While zero-shot models perform reasonably well on non-epistatic variant combinations, their predictive power drops substantially for strongly epistatic variants, highlighting current limitations of unsupervised protein language models in multi-mutation regimes.
.
├── external/
│ └── tsuboyama/
│ ├── additive_model.py
│ ├── protease-pipeline.yml
│ └── README.md
│
├── notebooks/
│ ├── 01_datasets_exploration.ipynb
│ ├── 02_epistasis_detection.ipynb
│ └── 03_model_performance.ipynb
│
├── results/
│ ├── figures/
│ │ ├── main/
│ │ └── supplementary/
│ └── tables/
│ ├── final/
│ │ ├── main/
│ │ └── supplementary/
│ └── intermediate/
│
├── scripts/
│ ├── download_data.sh
│ └── prepare_data.py
│
├── src/
│ ├── models/
│ │ ├── linear_regression.py
│ │ └── mlp.py
│ ├── analysis.py
│ ├── constants.py
│ ├── data_processing.py
│ ├── paths.py
│ ├── plotting.py
│ └── utils.py
│
├── environment.yml
├── LICENSE
└── README.md
Clone the repository:
git clone https://github.com/kalininalab/epistasis_proteingym.git
cd epistasis_proteingym
Create the conda environments:
conda env create -f environment.yml
conda env create -f external/tsuboyama/protease-pipeline.yml
conda activate epi_env
python -m ipykernel install --user --name=epi_env --display-name "Python (epi_env)"
pip install -e .
Download datasets:
bash scripts/download_data.sh
Prepare data:
python scripts/prepare_data.py
Run notebooks in order using kernel epi_env:
1. 01_datasets_exploration.ipynb
2. 02_epistasis_detection.ipynb
3. 03_model_performance.ipynb
results/tables/final
Tables used directly in the manuscript and supplementary material.

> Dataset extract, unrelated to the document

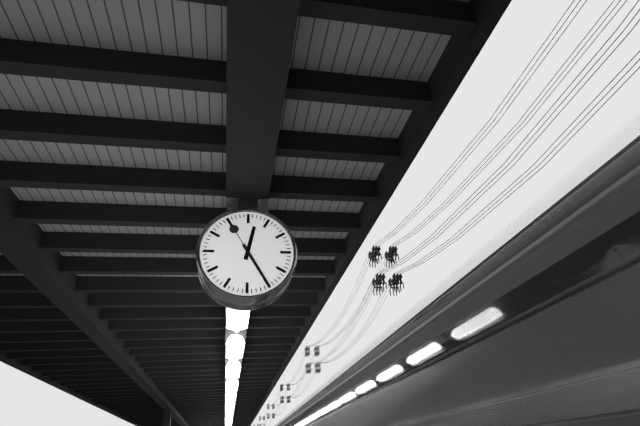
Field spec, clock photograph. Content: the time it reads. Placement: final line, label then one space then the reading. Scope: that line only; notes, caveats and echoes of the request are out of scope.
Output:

results/tables/intermediate
Intermediate results generated during the pipeline (fully reproducible).
This module reproduces ΔG reconstruction and epistasis thresholds introduced in Tsuboyama et al.

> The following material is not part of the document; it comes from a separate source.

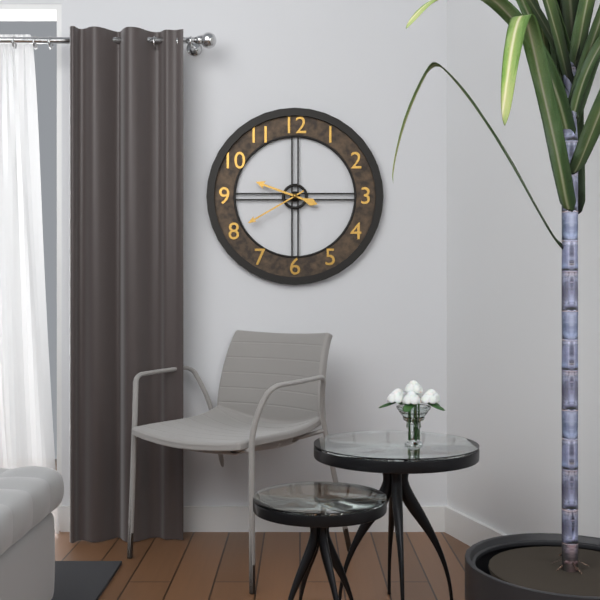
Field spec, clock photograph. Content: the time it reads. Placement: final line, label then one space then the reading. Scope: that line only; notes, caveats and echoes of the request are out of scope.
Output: 9:40
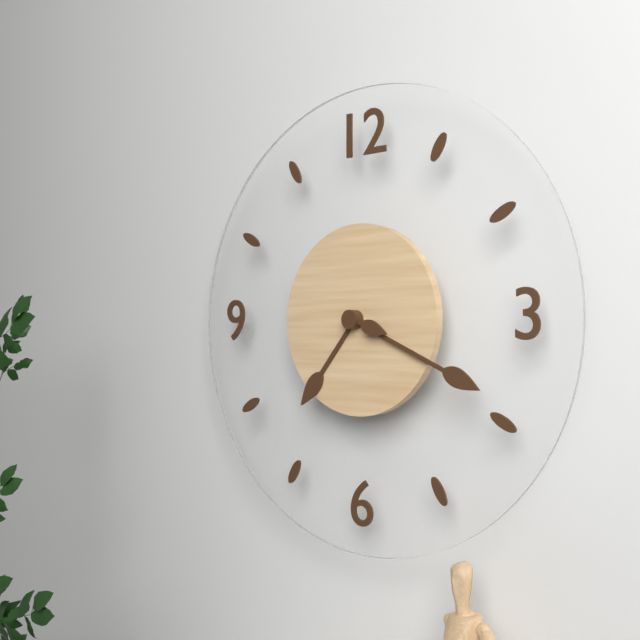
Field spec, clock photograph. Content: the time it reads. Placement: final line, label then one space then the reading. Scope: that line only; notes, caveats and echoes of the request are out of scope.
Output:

Code is adapted from the original publication repository
(see external/tsuboyama/README.md for attribution and license).
It is used automatically within the analysis notebooks.
MIT License — see LICENSE.
If you use this work, please cite:
Kolchina A., Dubanevics I., Kondrashov F.A., Kalinina O.V. Beyond Additivity: Zero-shot Methods Cannot Predict Impact of Epistasis on Protein Properties and Function, 2025.